On the Kellenberger grinders, the dual guideways on the Z (transverse) axis are constructed with flat-on-flat and mating-V configurations. Guideways on the X (wheel infeed) axis have a flat-on-flat configuration. On both axes, the moving way surfaces have shallow, milled pockets that create alternating pressure and vacuum zones. This enables oil to be continuously pumped in and drawn out. The system is controlled by sensors that monitor the pressure level and keep it even and constant. Although the oil recirculates, it is not a closed system, so it can function at low pressure to avoid the heat generated by high pressure hydraulic components. Oil drawn out of the system drains freely to a reservoir and passes through a filter and chiller before pumping back into the system.
Mr. Hilliard emphasizes that temperature control of the hydrostatic way system is complemented by recirculating coolant fluid through the spindle bearings, the motor housing, the wheelhead and the heat exchanger in the electrical cabinet. Likewise, the value of pressurized hydrostatic ways extends to vibration damping and crash protection. The film of oil absorbs energy to quell vibrations and isolate them from the grinding area. The oil film also acts a shock absorber if grinding components collide accidentally.
“The bottom line is hydrostatic axis ways significantly enhance grinding accuracy,” Mr. Hilliard concludes. “We have customers holding a tolerance of 0.000025 inch on diameter and shape,” he reports. He adds that the no-wear characteristics of hydrostatic construction enable maintaining such high accuracies over long periods of time.
Because the Kel-Varia is suitable for high-accuracy OD/ID cylindrical grinding, thread grinding, jig grinding, surface grinding and grinding of non-round or contoured surfaces, it has the flexibility for job shop and toolroom applications. At the same time, the virtual elimination of wear on axis guideway surfaces gives it the durability for production applications in automotive or oilfield shops. In all of these settings, the grinder lends itself to round-the-clock operation and 24/7 earning power. This potential makes justifying an investment in a hydrostatic-equipped grinder quite manageable, Mr. Hilliard says. Kellenberger’s Kel-Viva models are also equipped with hydrostatic ways as standard features.
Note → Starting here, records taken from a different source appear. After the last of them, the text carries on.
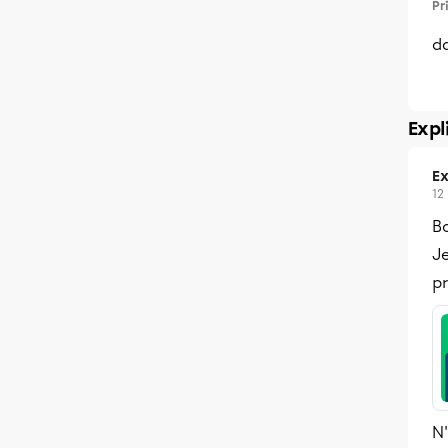
Pr
da
Expl
Ex
12
Bo
Je
pr
N'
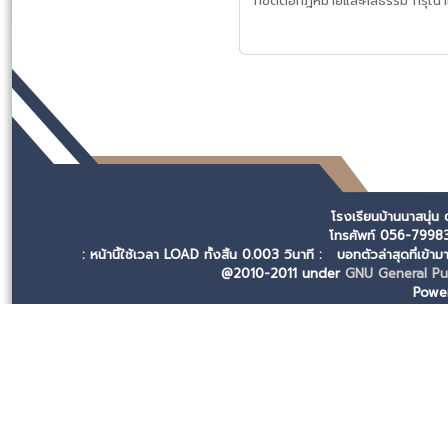
ที่ขัดต่อกฎหมายและศีลธรรม กรุณาแ
โรงเรียนบ้านนาสนุ่น
โทรศัพท์ 056-799
: หน้านี้ใช้เวลา LOAD ทั้งสิ้น 0.003 วินาที :
บอทตัวล่าสุดที่เข้า
@2010-2011 under
GNU General Pub
Powe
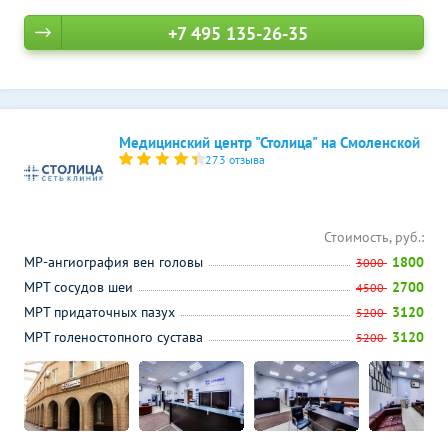
+7 495 135-26-35
Медицинский центр "Столица" на Смоленской
273 отзыва
Стоимость, руб.:
МР-ангиография вен головы
1800
3000
МРТ сосудов шеи
2700
4500
МРТ придаточных пазух
3120
5200
МРТ голеностопного сустава
3120
5200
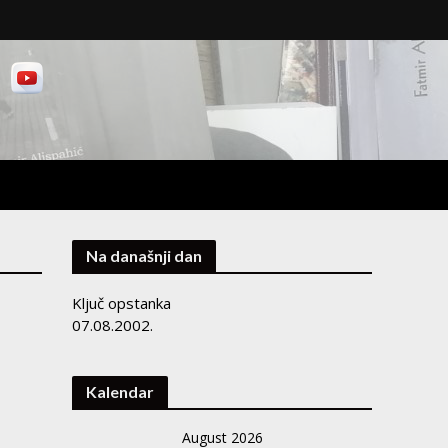
Na današnji dan
Ključ opstanka
07.08.2002.
Kalendar
August 2026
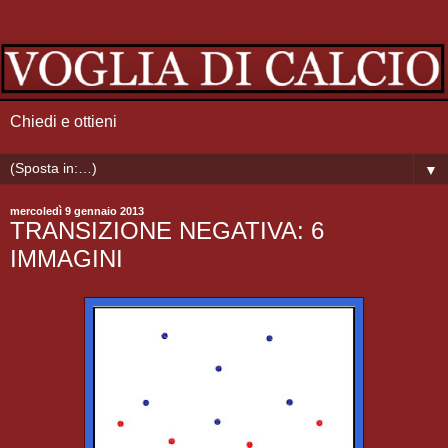
Chiedi e ottieni
▼
mercoledì 9 gennaio 2013
TRANSIZIONE NEGATIVA: 6
IMMAGINI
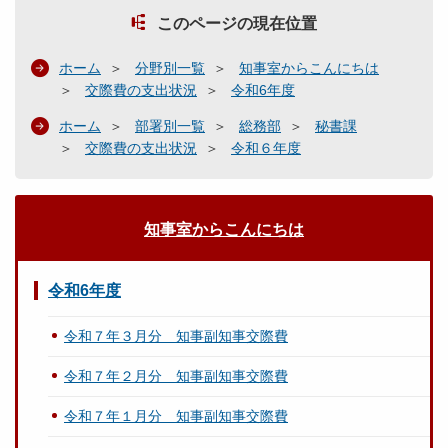
このページの現在位置
ホーム
分野別一覧
知事室からこんにちは
交際費の支出状況
令和6年度
ホーム
部署別一覧
総務部
秘書課
交際費の支出状況
令和６年度
知事室からこんにちは
令和6年度
令和７年３月分 知事副知事交際費
令和７年２月分 知事副知事交際費
令和７年１月分 知事副知事交際費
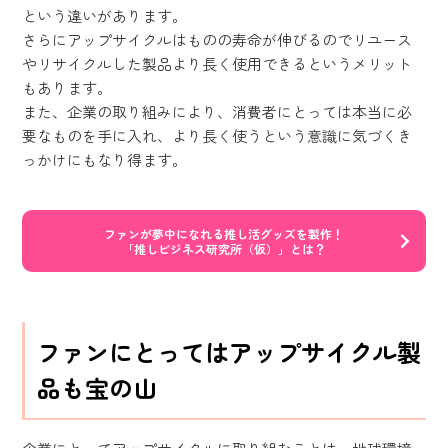
という違いがあります。
さらにアップサイクルはものの寿命が伸びるのでリユース
やリサイクルした製品より長く使用できるというメリット
もあります。
また、企業の取り組みにより、消費者にとっては本当に必
要なものを手に入れ、より長く使うという意識に気づくき
っかけにもなり得ます。
ファンが夢中になれる推し活グッズを製作！
「推しビジネス研究所（仮）」とは？
ファンにとってはアップサイクル製
品も宝の山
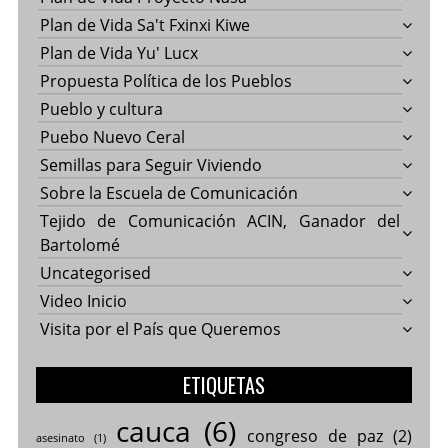
Plan de Vida Sa't Fxinxi Kiwe
Plan de Vida Yu' Lucx
Propuesta Política de los Pueblos
Pueblo y cultura
Puebo Nuevo Ceral
Semillas para Seguir Viviendo
Sobre la Escuela de Comunicación
Tejido de Comunicación ACIN, Ganador del
Bartolomé
Uncategorised
Video Inicio
Visita por el País que Queremos
ETIQUETAS
cauca
(6)
congreso de paz
(2)
asesinato
(1)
At IMTS 2012, Kellenberger introduced an optional pressurized hydrostatic system for wheelheads with a rotary B axis that works in conjunction with the integral direct-drive motor. Hydrostatic ways on the wheelhead axis enable smoother and faster wheel indexing. Wheel to wheel time decreases from 8 to 2 seconds. Rotational positioning repeatability also improves from 5 arcseconds to less than 1, which enables more accurate grinding of tapers on toolholder bodies, roller bearings, spindle components and other critical workpieces with high-precision tapers.